Tarefa solicitada A -
Devolva todas as linhas da listagem de seres vivos tal como aparecem, sem incluir as imagens na resposta.

##### Trecho fornecido #####

Os argumentos acionados nessa manifestação também exibem a valorização do
amor, assim como a liberdade dos sujeitos para conduzir os relacionamentos
seja com quem for, legitimando, assim, a relação entre Raquel e Fred. Em nome
do amor que sentem um pelo outro, independentemente da diferença de idade
entre eles e do fato de serem professora e aluno, eles merecem ficar juntos,
como também argumenta uma telespectadora: “Por que um aluno não pode
ficar com uma professora? Isso é o que mais tem por aí... Fred ama a Raquel e
deve ficar com ela no final de Mulheres apaixonadas. (...) Seria bom se a Raquel
ficasse grávida dele no final”. Para essa telespectadora, o vínculo amoroso entre
aluno e professora parece estar naturalizado na sociedade.
Ou seja, para esses telespectadores, a força do amor entre Raquel e
Fred neutraliza outros aspectos da relação amorosa. Entretanto, há alguns que
não veem esse sentimento forte sustentando a relação entre eles. Para um
telespectador, Raquel e Fred constituem um dos piores casais da novela: “Não
apenas pela idade, mas simplesmente não combinam”.

##### Informações registradas #####

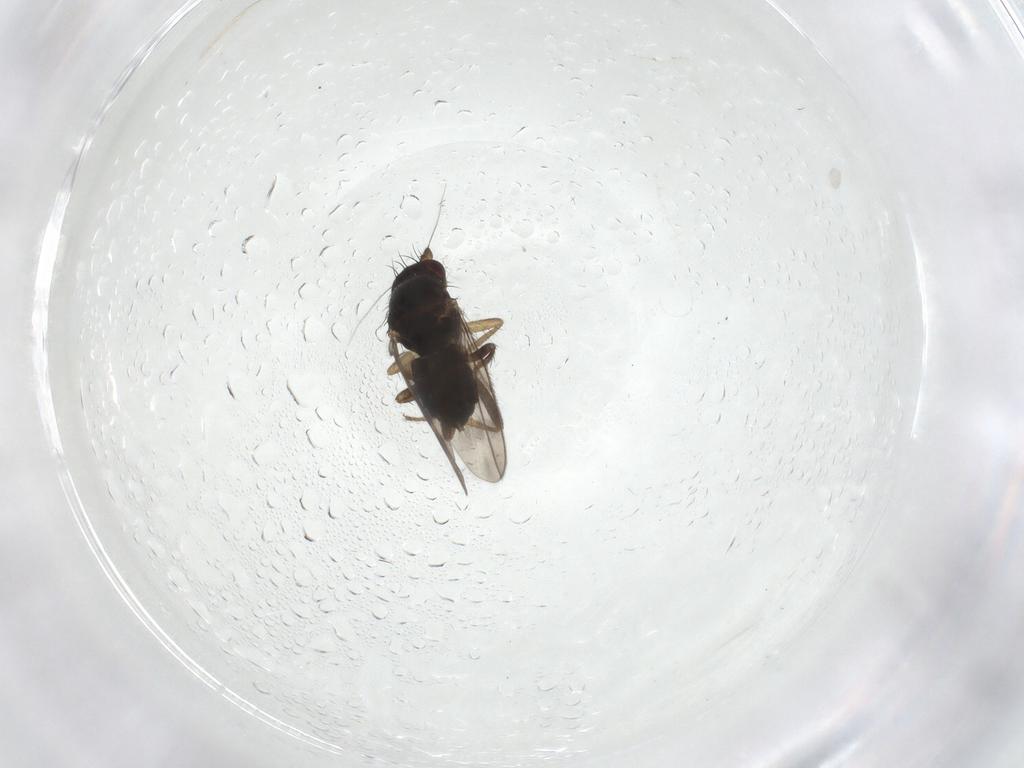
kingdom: Animalia
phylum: Arthropoda
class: Insecta
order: Diptera
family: Sphaeroceridae
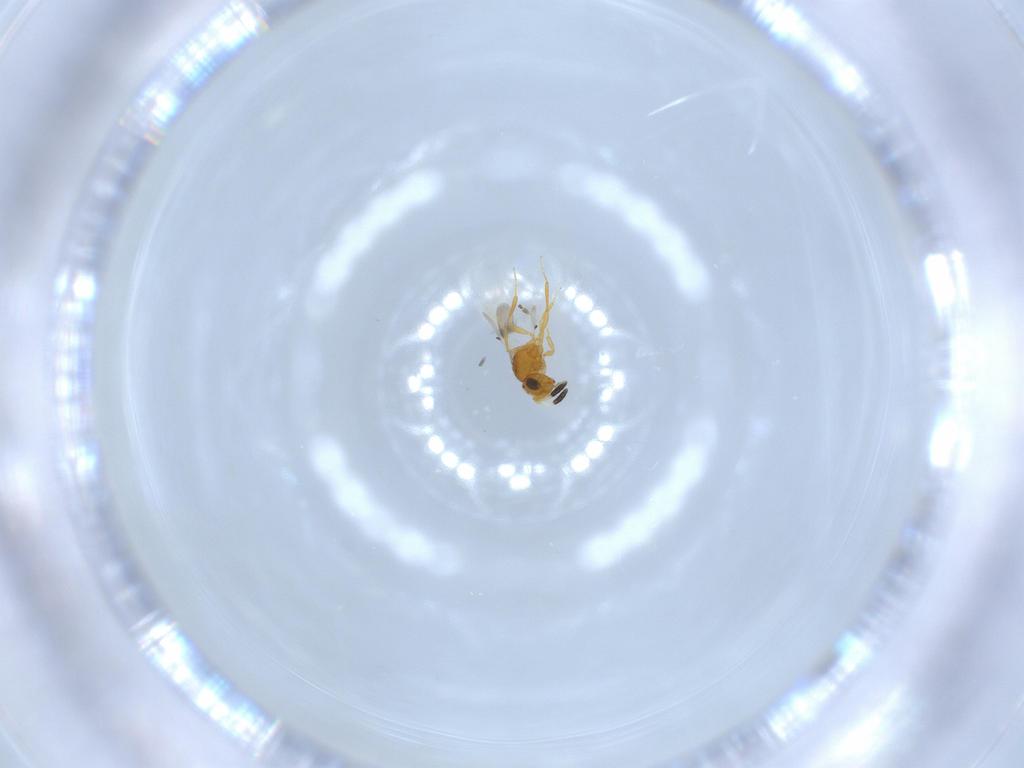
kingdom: Animalia
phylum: Arthropoda
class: Insecta
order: Hymenoptera
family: Scelionidae
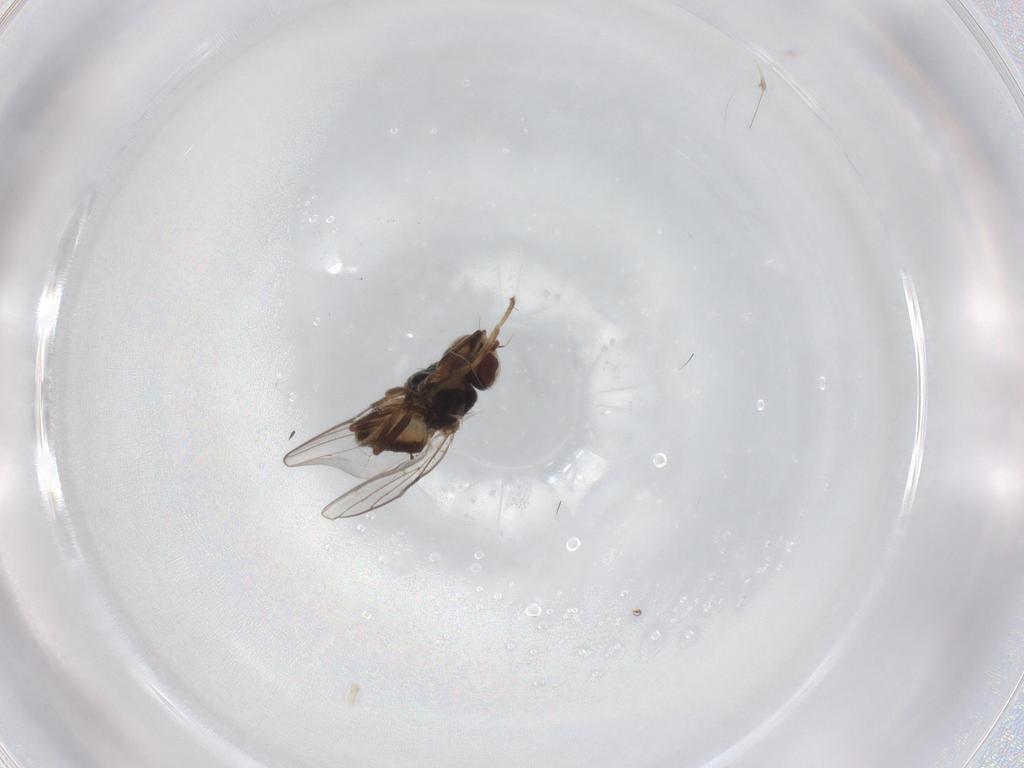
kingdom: Animalia
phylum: Arthropoda
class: Insecta
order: Diptera
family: Chloropidae
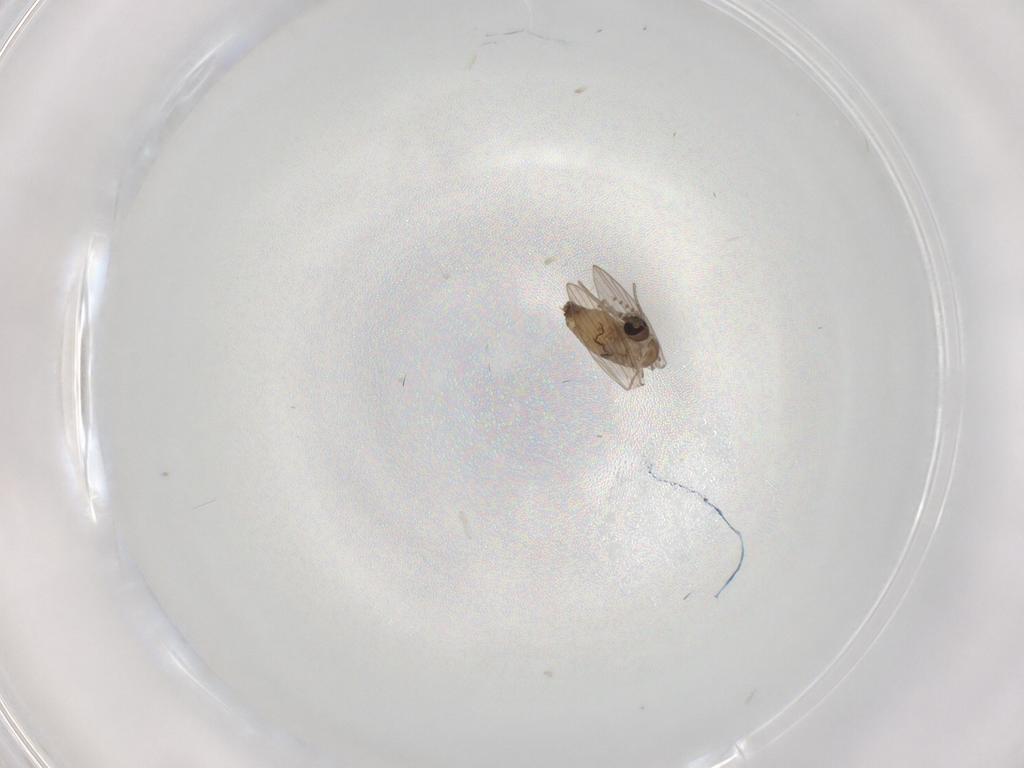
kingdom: Animalia
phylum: Arthropoda
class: Insecta
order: Diptera
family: Psychodidae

#####

Tarefa solicitada B -
Redigite o trecho sobre a novela Mulheres apaixonadas entre "Os argumentos acionados" e "naturalizado na sociedade.", inclusive, sem nenhuma alteração.

Resposta A -
kingdom: Animalia
phylum: Arthropoda
class: Insecta
order: Diptera
family: Sphaeroceridae
kingdom: Animalia
phylum: Arthropoda
class: Insecta
order: Hymenoptera
family: Scelionidae
kingdom: Animalia
phylum: Arthropoda
class: Insecta
order: Diptera
family: Chloropidae
kingdom: Animalia
phylum: Arthropoda
class: Insecta
order: Diptera
family: Psychodidae

Resposta B -
Os argumentos acionados nessa manifestação também exibem a valorização do
amor, assim como a liberdade dos sujeitos para conduzir os relacionamentos
seja com quem for, legitimando, assim, a relação entre Raquel e Fred. Em nome
do amor que sentem um pelo outro, independentemente da diferença de idade
entre eles e do fato de serem professora e aluno, eles merecem ficar juntos,
como também argumenta uma telespectadora: “Por que um aluno não pode
ficar com uma professora? Isso é o que mais tem por aí... Fred ama a Raquel e
deve ficar com ela no final de Mulheres apaixonadas. (...) Seria bom se a Raquel
ficasse grávida dele no final”. Para essa telespectadora, o vínculo amoroso entre
aluno e professora parece estar naturalizado na sociedade.